RFG POV: Risk management must be a mandatory part of the process for Web and operational technology (OT) appliances and portals. User requirements come from more places than the user department that requested the functionality; it also comes from areas such as audit, legal, risk and security. IT should always be ensuring their inputs and requirements are met. Unfortunately this "flaw" has been an IT shortfall for decades and it seems new generations keep perpetuating the shortcomings of the past. As to the SCADA bugs, RFG notes that not all utilities are current with the Federal Energy Regulatory Commission (FERC) cyber security requirements or updates, which is a major U.S. exposure. IT executives should be looking to automate the update process so that utility risk exposures are minimized. The GoDaddy outage is one of those unfortunate human errors that will occur regardless of the quality of the processes in place. But it is a reminder that cloud computing brings with it its own risks, which must be probed and evaluated before making a final decision.
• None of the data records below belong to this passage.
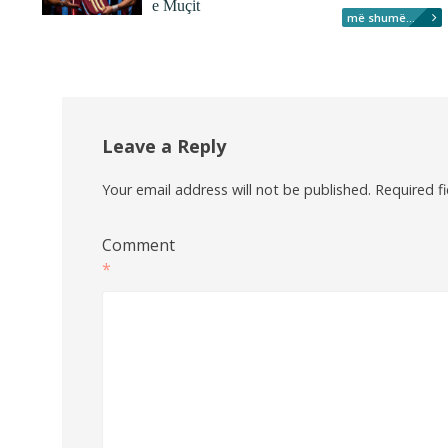
e Muçit
më shumë...
Leave a Reply
Your email address will not be published.
Required f
Comment
*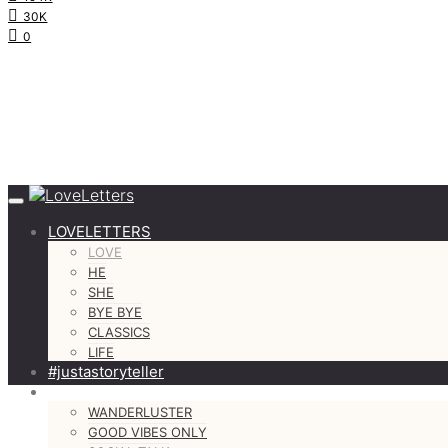
30K
0
LOVELETTERS
LOVE
HE
SHE
BYE BYE
CLASSICS
LIFE
#justastoryteller
MORE
WANDERLUSTER
GOOD VIBES ONLY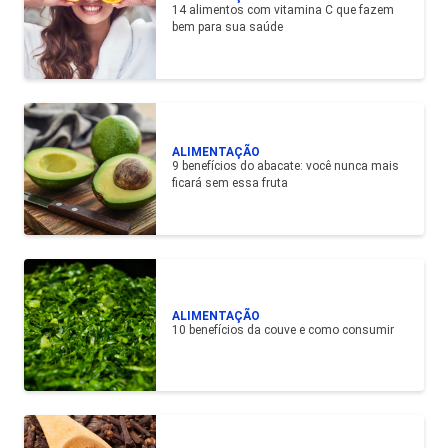
14 alimentos com vitamina C que fazem
bem para sua saúde
ALIMENTAÇÃO
9 benefícios do abacate: você nunca mais
ficará sem essa fruta
ALIMENTAÇÃO
10 benefícios da couve e como consumir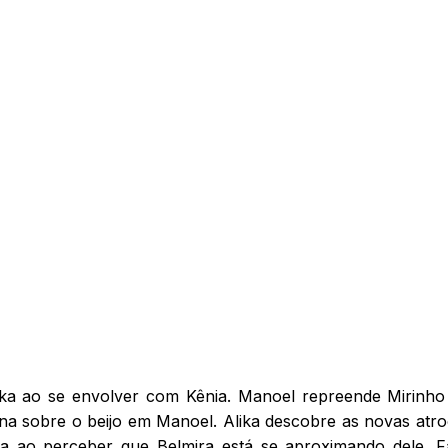
lika ao se envolver com Kênia. Manoel repreende Mirinho
ana sobre o beijo em Manoel. Alika descobre as novas atro
 ao perceber que Belmira está se aproximando dele. F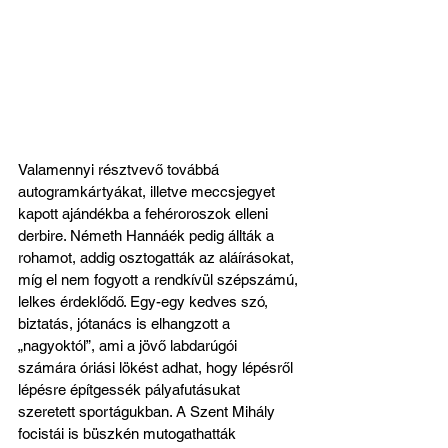
Valamennyi résztvevő továbbá 
autogramkártyákat, illetve meccsjegyet 
kapott ajándékba a fehéroroszok elleni 
derbire. Németh Hannáék pedig állták a 
rohamot, addig osztogatták az aláírásokat, 
míg el nem fogyott a rendkívül szépszámú, 
lelkes érdeklődő. Egy-egy kedves szó, 
biztatás, jótanács is elhangzott a 
„nagyoktól”, ami a jövő labdarúgói 
számára óriási lökést adhat, hogy lépésről 
lépésre építgessék pályafutásukat 
szeretett sportágukban. A Szent Mihály 
focistái is büszkén mutogathatták 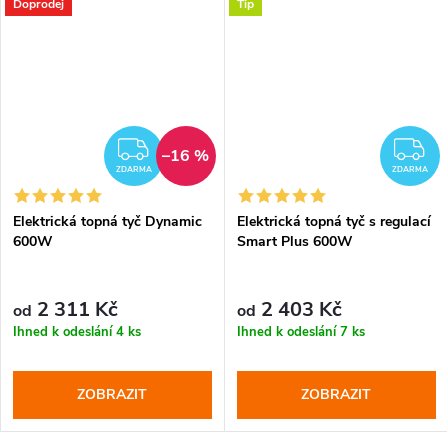
Doprodej
Tip
DARMA
ZDARMA
Z
–16 %
ZDARMA
ZDARMA
Elektrická topná tyč Dynamic
Elektrická topná tyč s regulací
600W
Smart Plus 600W
2 311 Kč
2 403 Kč
od
od
Ihned k odeslání
4 ks
Ihned k odeslání
7 ks
ZOBRAZIT
ZOBRAZIT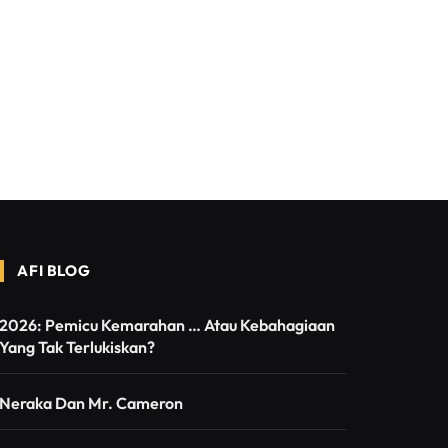
AFI BLOG
2026: Pemicu Kemarahan … Atau Kebahagiaan
Yang Tak Terlukiskan?
Neraka Dan Mr. Cameron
Unlike internal outages where IT has control and the ability to fix the problem, users are at the discretion of outsourced sites and the terms and conditions of the contract they signed. In this case GoDaddy not only apologized to its users but offered customers 30 percent across-the-board discounts as part of their apology. Not many providers are so generous. IT executives and procurement staff should look into how vendors responded to their past failures and then ensure the contracts protect them before committing to use such services.